WHAT TO DO →
a - In the wedding photography post, why does the writer say it matters to understand the character and personality of the people being photographed?
b - From the wedding photography post, reproduce word for word the part that opens with the words "I'm a nature" and closes with "any financial compensation.".

PROVIDED TEXT →
## START

Friday, July 31, 2009
My husband liked the guy we chose but I wasn't so sure. He was expensive and a bit too starchy for my taste. But Steve wanted the best for us and said we shouldn't skimp on this important aspect of our wedding. I should have been firm about my misgivings and continued looking. But I went along with his choice to be agreeable. I wasn't happy with our pictures. They were unnatural, awkward and just not me. The price we paid made it twice as hard to deal with.
When I pursued a career in photography, I vowed to do things differently. The photographer who handled my wedding was a good photographer and I'm sure he had many happy clients. Yet I know I'm not the lone ranger on this issue of spontaneity. The world is full of butterflies.
This is not to say I don't do portraits. Portraits are an important part of every special event. I strive to engage the people I'm working with in such a way that the kind of portraits recorded capture them as they feel comfortable, not posed in unnatural positions. It's important to understand the character and personality of those I'm photographing in order to capture them in ways that honor who they are.
I'm a nature photographer and people are not the easiest subjects. But the truth is, I love everything about weddings. Taking those ceremonial vows is a serious matter. Marriage is more than two people in love - it's about two people committed to living out their love in relation to one another and perhaps even future children. It's an action that requires courage, determination and sacrifice.
For me, the joy of photographing weddings comes as a result of blending into the crowd and nonchalantly capturing intimate moments. Later, seeing the expressions of those whose precious memories I've recorded is a reward greater than any financial compensation.
This is what I do. Naturally.

## END

DATA SEGMENT →
## START

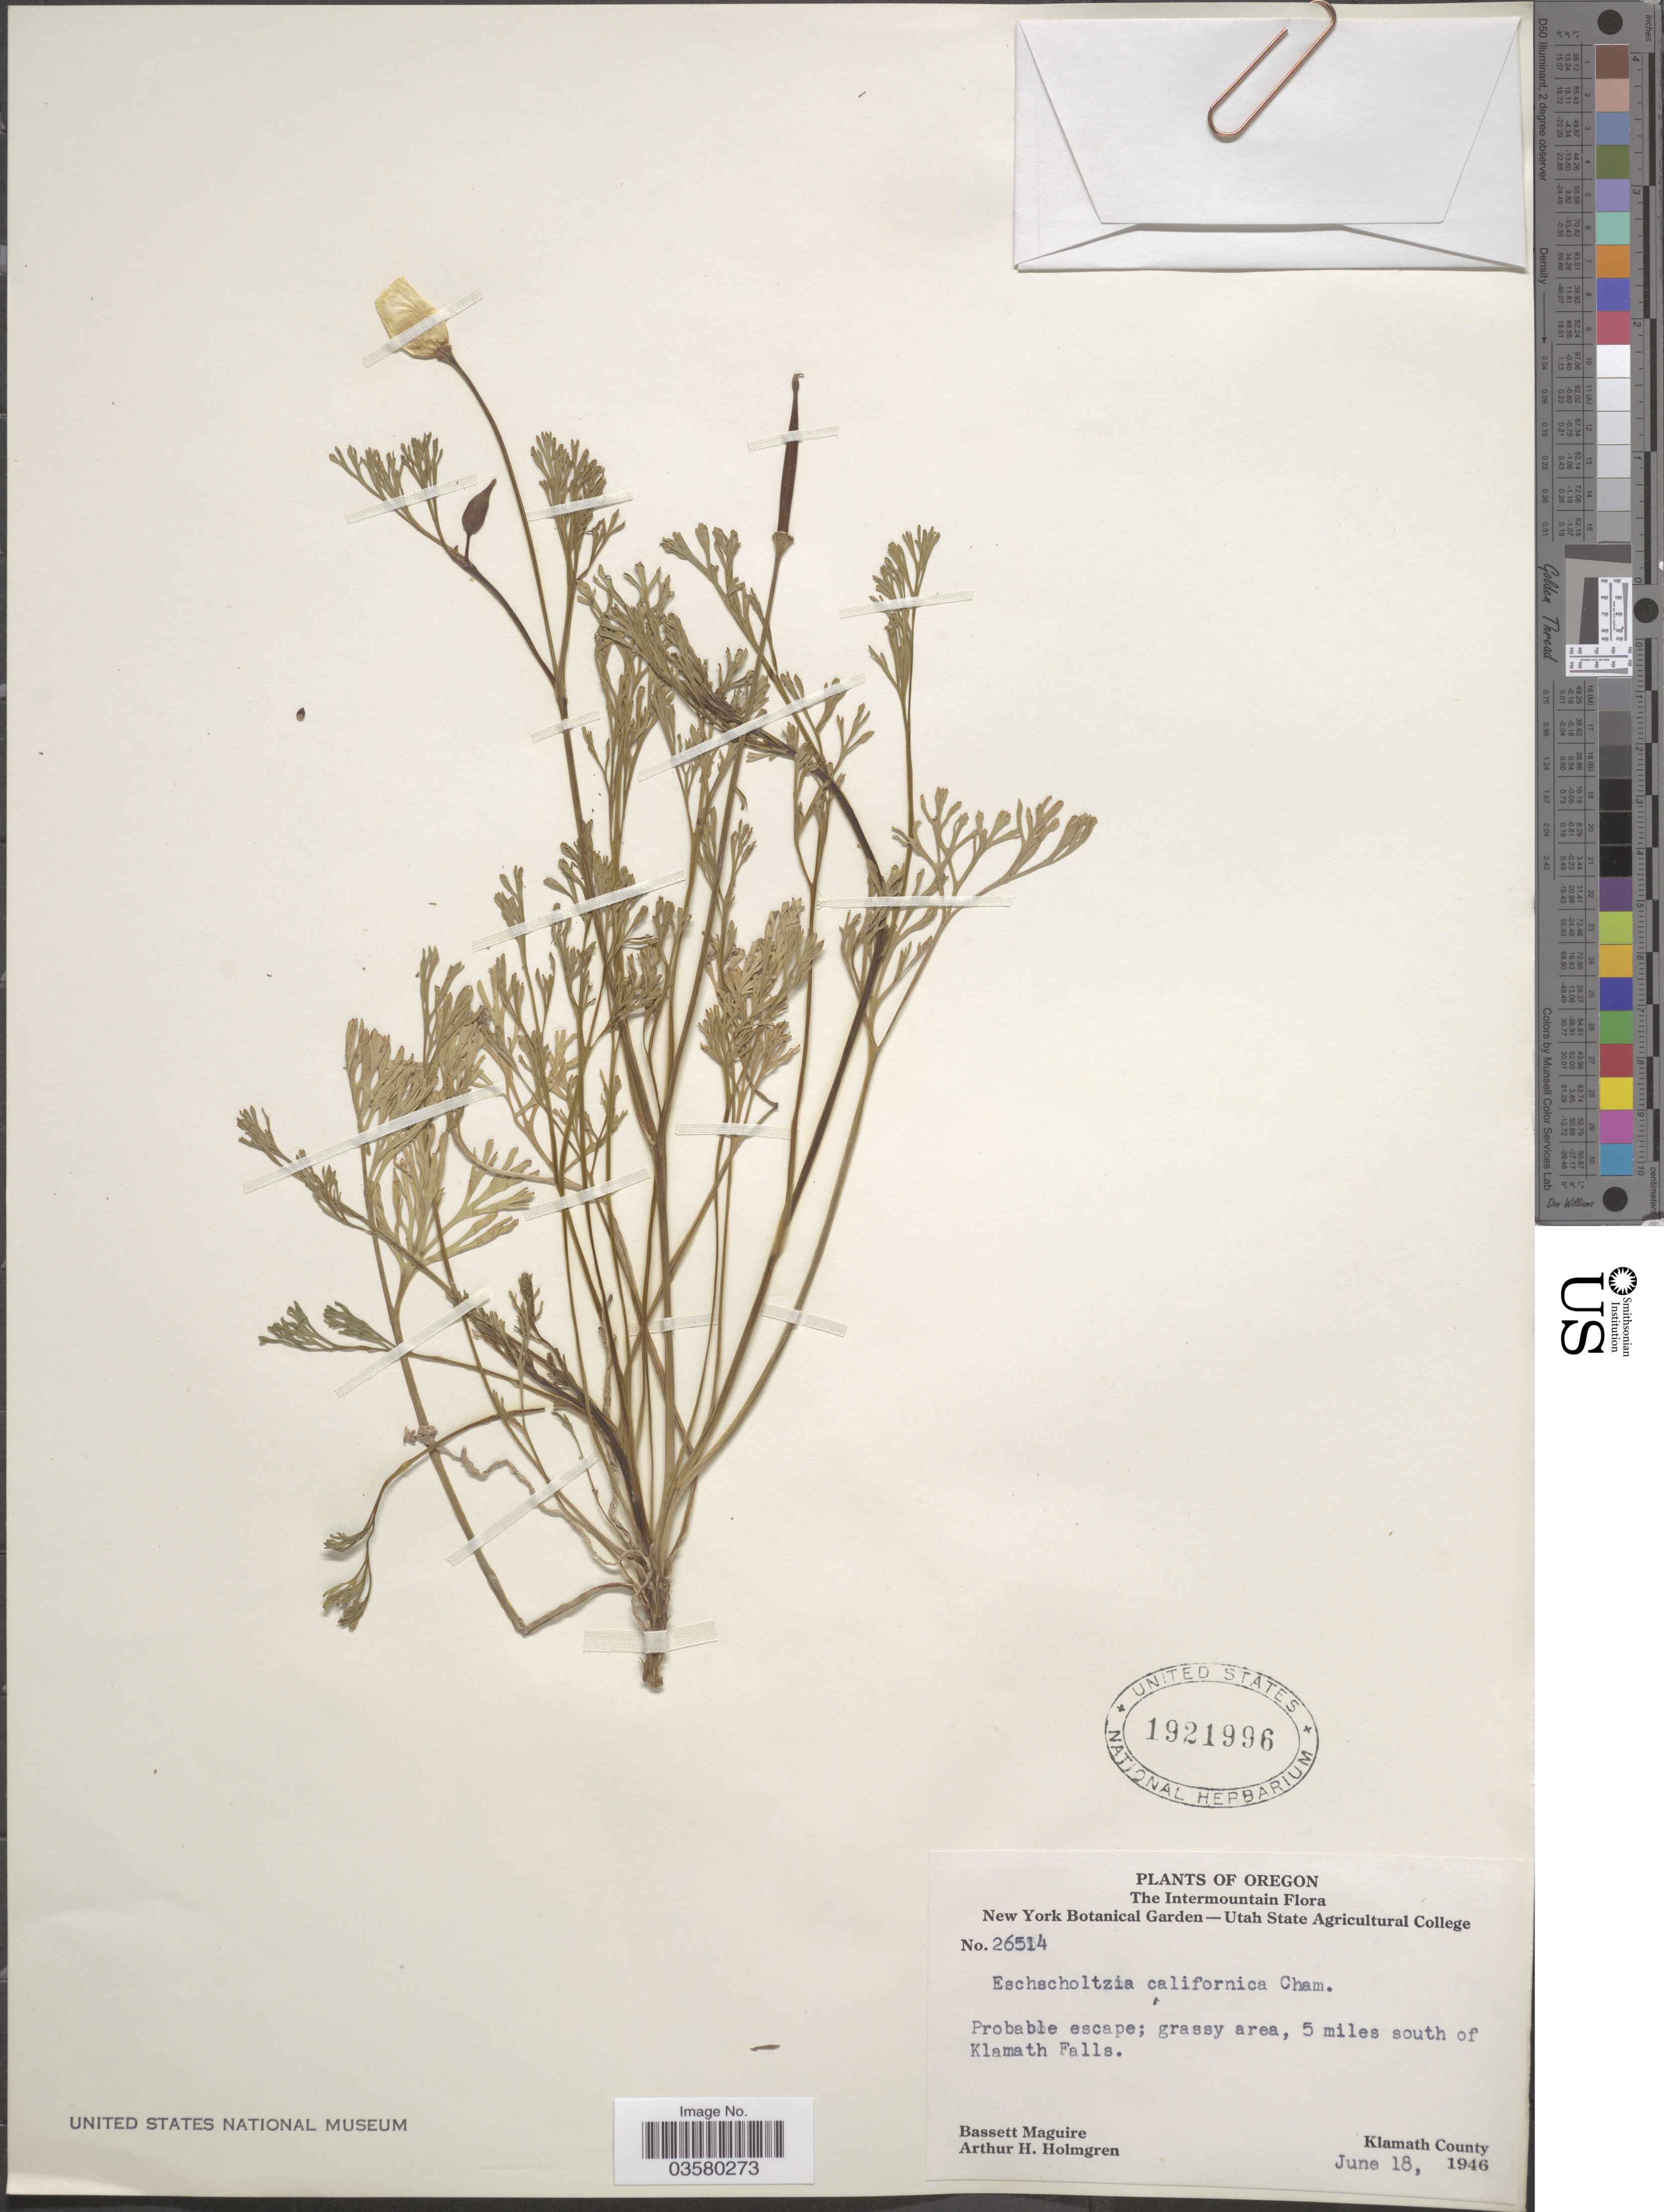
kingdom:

## END

FULL SOLUTIONS →
a - Understanding their character and personality lets the writer capture them in ways that honor who they are.

b -
I'm a nature photographer and people are not the easiest subjects. But the truth is, I love everything about weddings. Taking those ceremonial vows is a serious matter. Marriage is more than two people in love - it's about two people committed to living out their love in relation to one another and perhaps even future children. It's an action that requires courage, determination and sacrifice.
For me, the joy of photographing weddings comes as a result of blending into the crowd and nonchalantly capturing intimate moments. Later, seeing the expressions of those whose precious memories I've recorded is a reward greater than any financial compensation.